本文:
^^^^^^^^
説明

刷版

【課題】刷版の複数の繰り返しの画像形成に適した刷版を提供する。
【解決手段】付着層4を備え、中間層3を備え、カバー層2を備え、カバー層は、窒化珪素を含有する。

【発明の詳細な説明】
【技術分野】
【0001】
本発明は、刷版に関する。
【背景技術】
【0002】
平版印刷では、上下に位置する複数の層から成る刷版が用いられる。層は、それぞれ異なる作用を有しており、たとえば熱絶縁、露光時の放射線の吸収である。刷版は、画像情報に応じて入射されるエネルギにより、たとえばレーザにより画像形成される。これにより親水性(疎油性)の領域と疎水性(親油性)の領域とに構造化される。
【0003】
吸収層のエネルギ吸収量が温度により制限されているという問題が存在し、その際、層が損なわれるかまたは破壊される恐れがある。
^^^^^^^^
利用可能なデータ:

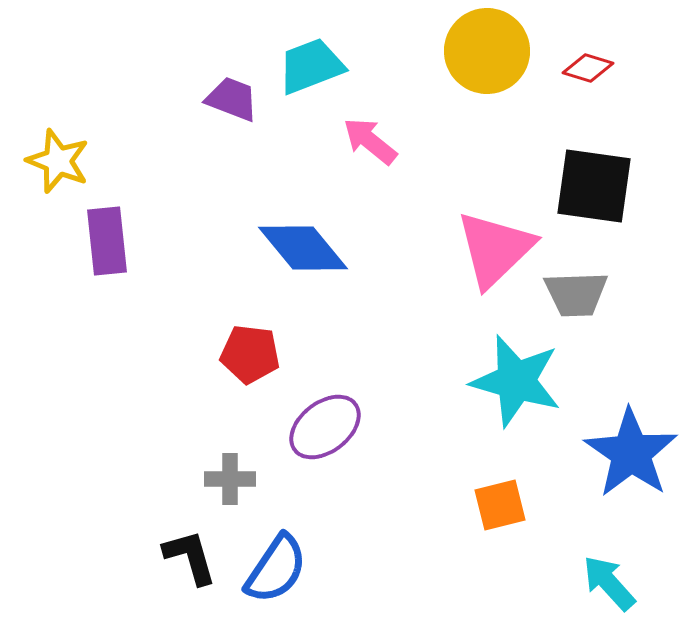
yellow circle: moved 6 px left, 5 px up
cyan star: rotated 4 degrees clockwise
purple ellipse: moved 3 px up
^^^^^^^^
目的: 本文によると、カバー層は何を含有するか。

解答: 窒化珪素